**Task statement**. Starting with the line that mentions "Canberra+Australia datings", repeat each line verbatim until the entries end, both ends included.
Input data: Begin
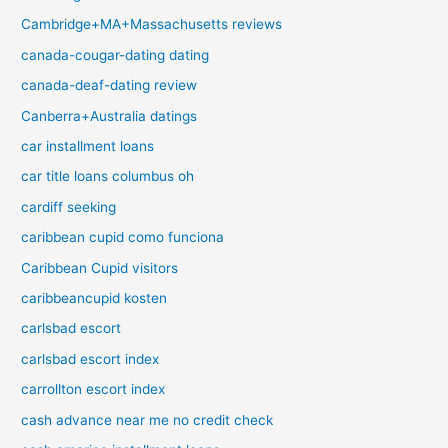
Cambridge+MA+Massachusetts reviews
canada-cougar-dating dating
canada-deaf-dating review
Canberra+Australia datings
car installment loans
car title loans columbus oh
cardiff seeking
caribbean cupid como funciona
Caribbean Cupid visitors
caribbeancupid kosten
carlsbad escort
carlsbad escort index
carrollton escort index
cash advance near me no credit check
Input data: End
**Task output**.
Canberra+Australia datings
car installment loans
car title loans columbus oh
cardiff seeking
caribbean cupid como funciona
Caribbean Cupid visitors
caribbeancupid kosten
carlsbad escort
carlsbad escort index
carrollton escort index
cash advance near me no credit check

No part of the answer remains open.